Assets under Management Growth
Total AuM increased by 10% over the half to $52.5bn, driven by investment outperformance (+$2.6bn) and net inflows (+$2.3bn).
Strong Net Flows and Subscriptions
Subscriptions rose 39% year-on-year to $5.7bn while redemptions fell 35% to $3.4bn, producing net inflows of approximately $2.3bn for the period.
Robust Profitability Driven by Seed Gains
Seed capital delivered pretax gains of GBP 55.4m, contributing to profit before tax increasing 64% to GBP 81.9m and diluted EPS rising 89% to 10.1p (excluding seed returns diluted EPS was 3.1p).

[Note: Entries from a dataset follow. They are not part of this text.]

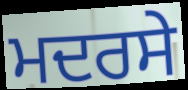
ਮਦਰਸੇ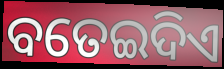
ବତେଇଦିଏ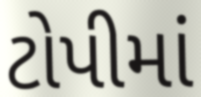
ટોપીમાંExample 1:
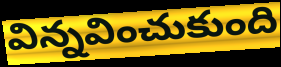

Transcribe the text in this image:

విన్నవించుకుంది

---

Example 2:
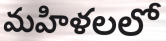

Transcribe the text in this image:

మహిళలలో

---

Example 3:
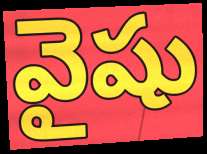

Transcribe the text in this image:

వైషు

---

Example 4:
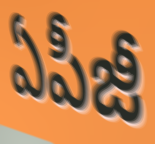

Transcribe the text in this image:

ఏపీజీ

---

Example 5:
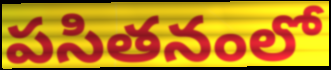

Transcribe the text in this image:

పసితనంలోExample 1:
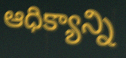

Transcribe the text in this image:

ఆధిక్యాన్ని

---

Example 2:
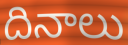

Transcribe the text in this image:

దినాలు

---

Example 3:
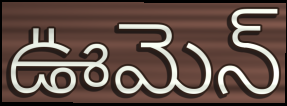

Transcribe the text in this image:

ఊమెన్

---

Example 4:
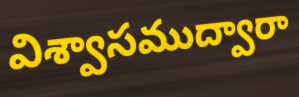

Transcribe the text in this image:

విశ్వాసముద్వారా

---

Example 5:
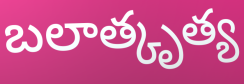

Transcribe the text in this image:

బలాత్కృత్య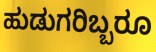
ಹುಡುಗರಿಬ್ಬರೂ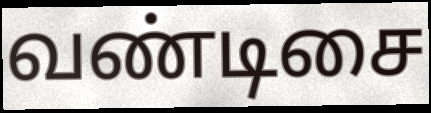
வண்டிசை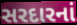
સરદારનાં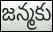
జన్మకుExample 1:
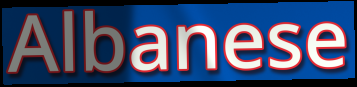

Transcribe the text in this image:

Albanese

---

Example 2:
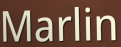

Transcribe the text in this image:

Marlin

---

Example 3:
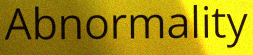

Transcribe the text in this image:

Abnormality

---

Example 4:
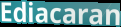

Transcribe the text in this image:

Ediacaran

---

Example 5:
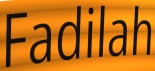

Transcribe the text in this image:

Fadilah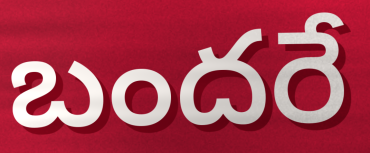
బందరే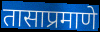
तासाप्रमाणेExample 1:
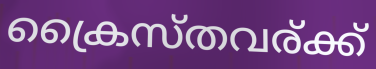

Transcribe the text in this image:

ക്രൈസ്തവര്ക്ക്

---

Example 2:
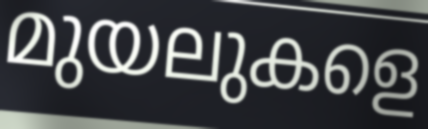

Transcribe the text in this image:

മുയലുകളെ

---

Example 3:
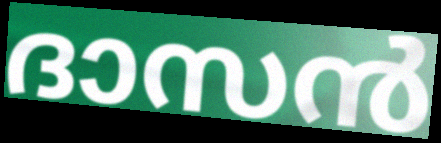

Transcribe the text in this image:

ദാസൻ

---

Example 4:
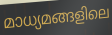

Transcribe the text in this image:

മാധ്യമങ്ങളിലെ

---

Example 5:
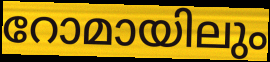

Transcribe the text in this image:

റോമായിലും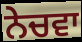
ਨੇਚਵਾ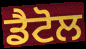
ਡੈਟੋਲ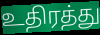
உதிரத்துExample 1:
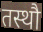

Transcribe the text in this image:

तस्थौ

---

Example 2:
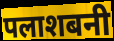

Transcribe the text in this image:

पलाशबनी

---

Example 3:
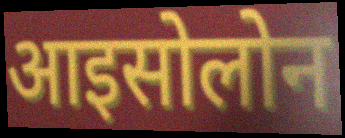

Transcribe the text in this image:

आइसोलोन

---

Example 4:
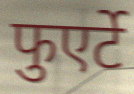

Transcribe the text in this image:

फुएर्टे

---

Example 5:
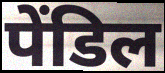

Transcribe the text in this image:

पेंडिलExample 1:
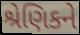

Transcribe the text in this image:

શ્રેણિકને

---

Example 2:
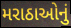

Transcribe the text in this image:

મરાઠાઓનું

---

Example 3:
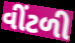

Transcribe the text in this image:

વીંટળી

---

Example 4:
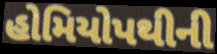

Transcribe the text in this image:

હોમિયોપથીની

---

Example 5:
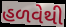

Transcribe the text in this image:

હળવેથી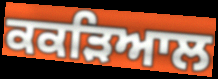
ਕਕੜਿਆਲ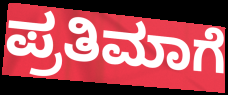
ಪ್ರತಿಮಾಗೆ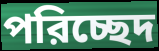
পরিচ্ছেদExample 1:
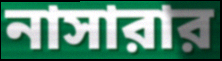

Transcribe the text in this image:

নাসারার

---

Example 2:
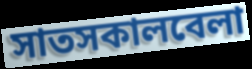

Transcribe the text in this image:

সাতসকালবেলা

Operating Efficiency and Margins
Adjusted EBITDA was GBP 20.9m with an operating margin of 31%; total operating costs were broadly flat, up ~1% year-on-year, reflecting tight cost control.
Balance Sheet Strength and Liquidity
Total financial resources of GBP 573.6m vs. capital requirements of GBP 93.3m, implying excess financial resources of GBP 480m (67p per share); cash at period end GBP 261m and seed investments market value GBP 391m.
Product and Geographic Expansion
Equities AUM grew 17% to $8.8bn and local offices AUM rose 8% to $8.4bn (equities 17% of group assets; local offices 16%), with new products launched (regional LatAm equity strategy) and new offices operational (Qatar; Mexico regulatory approval expected).
Investment Performance Outperformance
82% of the firm's assets outperformed peers over 1 year (70% over 3 years, 58% over 5 years); broader EM indices outperformed developed markets (EM Equity +30% vs MSCI World +20%; EM local currency bonds ~+20%).
Improving Pipeline and Client Demand
Management reports a healthier client pipeline versus prior periods, with stronger institutional interest and increasing retail engagement in equities and local currency products.